Jim Henry, a myCIO senior manager, says the firm works with seven core hedge fund managers. The only fixed-income strategy is with Radcliffe Capital Management, which runs an ultra-short bond portfolio. "They do a lot of research on non-rated bonds, with a lot of them being convertibles," he says. "Their goal is 7% to 9% returns, with low standard deviation."

Among its hedged strategies, myCIO plugs into a long-short equity fund and a futures fund from Renaissance Technologies LLC, the outfit founded by famed hedge fund investor James Simons. Henry says myCIO runs correlation analysis to make sure all of its hedges aren't correlated, and that these funds have shown their worth in turbulent markets.

"In this type of market environment, the hedges have proven themselves, and it's great to be able to tell clients they were flat in August when the markets were down 5% to 6%," Henry says.

Sticky Referrals
While myCIO's brochure lists family office services as one of its business lines, the company's partners stress they don't have a traditional family office per se. It's more of a mini-family office that's a value-add for their investment advisory clients.

For example, they don't pay bills or organize vacations for clients. But they do a lot of estate planning work in terms of ideas and structure, and then will work with attorneys to implement it. And they'll provide other services, too.
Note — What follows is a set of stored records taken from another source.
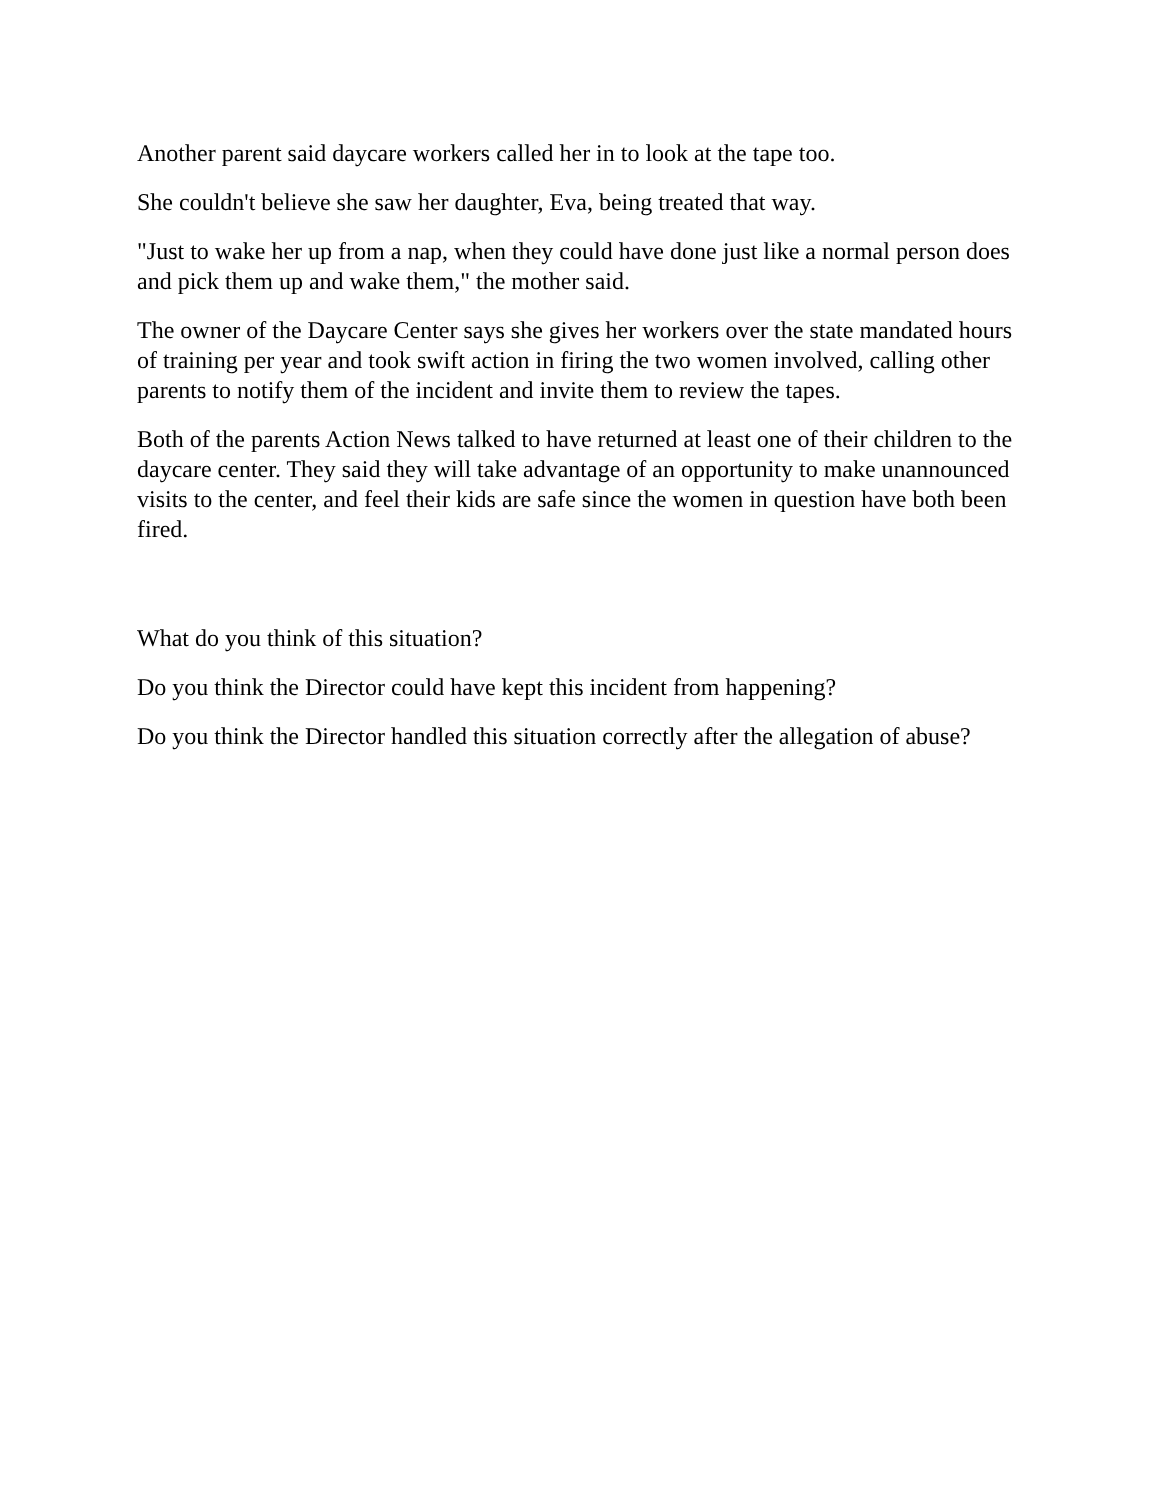Another parent said daycare workers called her in to look at the tape too.
She couldn't believe she saw her daughter, Eva, being treated that way.
"Just to wake her up from a nap, when they could have done just like a normal person does and pick them up and wake them," the mother said.
The owner of the Daycare Center says she gives her workers over the state mandated hours of training per year and took swift action in firing the two women involved, calling other parents to notify them of the incident and invite them to review the tapes.
Both of the parents Action News talked to have returned at least one of their children to the daycare center. They said they will take advantage of an opportunity to make unannounced visits to the center, and feel their kids are safe since the women in question have both been fired.
What do you think of this situation?
Do you think the Director could have kept this incident from happening?
Do you think the Director handled this situation correctly after the allegation of abuse?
"If a client is buying a house, we'll help them structure how to buy it," Bracaglia says. "That doesn't fit into the definition of what we do under our contract, but it's consistent with what we do from a practical standpoint. We pride ourselves as being investment advisors who practice the business from a financial planning perspective. That's why we like being face to face with them, because we want to know what's going on in their lives.

"I can't do my job correctly unless I'm hearing what you're saying and seeing how you're saying it with your body language," Bracaglia continues. "What makes a good financial advisor is the ability to understand the psychology of their client, and I think the only way to do that is to see it."
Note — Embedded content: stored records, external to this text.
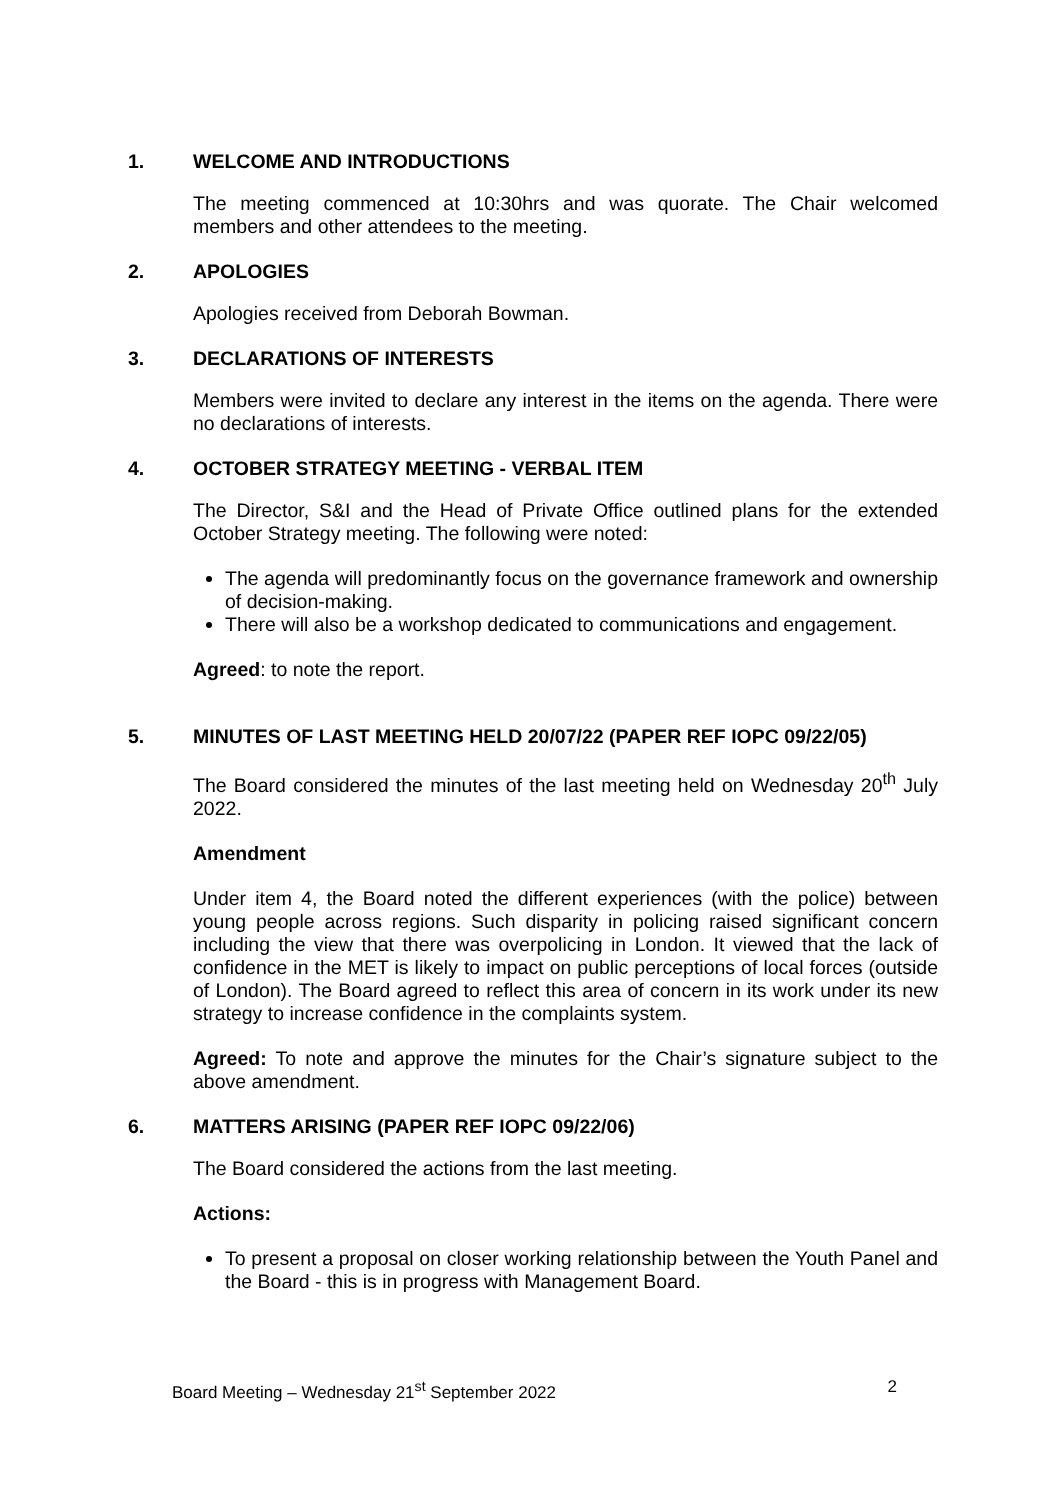1. WELCOME AND INTRODUCTIONS
The meeting commenced at 10:30hrs and was quorate. The Chair welcomed members and other attendees to the meeting.
2. APOLOGIES
Apologies received from Deborah Bowman.
3. DECLARATIONS OF INTERESTS
Members were invited to declare any interest in the items on the agenda. There were no declarations of interests.
4. OCTOBER STRATEGY MEETING - VERBAL ITEM
The Director, S&I and the Head of Private Office outlined plans for the extended October Strategy meeting. The following were noted:
The agenda will predominantly focus on the governance framework and ownership of decision-making.
There will also be a workshop dedicated to communications and engagement.
Agreed: to note the report.
5. MINUTES OF LAST MEETING HELD 20/07/22 (PAPER REF IOPC 09/22/05)
The Board considered the minutes of the last meeting held on Wednesday 20<sup>th</sup> July 2022.
Amendment
Under item 4, the Board noted the different experiences (with the police) between young people across regions. Such disparity in policing raised significant concern including the view that there was overpolicing in London. It viewed that the lack of confidence in the MET is likely to impact on public perceptions of local forces (outside of London). The Board agreed to reflect this area of concern in its work under its new strategy to increase confidence in the complaints system.
Agreed: To note and approve the minutes for the Chair’s signature subject to the above amendment.
6. MATTERS ARISING (PAPER REF IOPC 09/22/06)
The Board considered the actions from the last meeting.
Actions:
To present a proposal on closer working relationship between the Youth Panel and the Board - this is in progress with Management Board.
Board Meeting – Wednesday 21<sup>st</sup> September 2022 2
That type of service has produced very high client retention rates, as well as hot leads when it comes to client referrals. Lees says myCIO closes more than 90% of its prospect opportunities. "When we get called into a potential new client opportunity, it's because it's typically the result of a referral from a well-respected corporate CEO, CFO and chairman," he says. "It's a gold star in terms of seal of approval."

Says Bracaglia, "It's a steady referral that's not overwhelming because we want to preserve our high-touch service. It's a good pace that lets us keep growing."

Team Effort
Each of the three partners has his own team underneath him, consisting of senior managers, analysts and others. "I'm part of Team Lees, if you want to call it that," says Henry, who adds he learned the business under Lees and currently does a lot of client management work for Lees' clients.

And Henry has his own clients, too. He has five analysts working under him who are assigned to certain clients, and those analysts intimately learn those clients' finances so they can answer questions if Henry isn't immediately available.

Henry, 33, is one of five senior managers who've moved through the ranks, have direct client-facing roles and are considered the next tier of leadership at myCIO. Another one is Phil Bonelli, 36, who came to myCIO as part of Bracaglia's team at PwC.

"I deal with about 60 clients, and I know everything about their financial picture without having to look at a computer screen," Bonelli says, adding that one-third of those clients are his own and the other two-thirds are Bracaglia's.

Bonelli hopes to attain partner status in three to five years. "Five is probably more realistic," he says. "It takes time to build a sizable enough book of business."

MyCIO's partnership structure is based on revenue generated. Lees generates the most business, so he's the senior partner. Bonelli says he already considers himself a junior partner of the business. "We're consulted on key matters, so we all feel like we own this business," he says. "I feel like I'm in a very good spot as far as a career track goes."
And with its robust client base and reliable referral stream, myCIO seems to be well-positioned for future growth.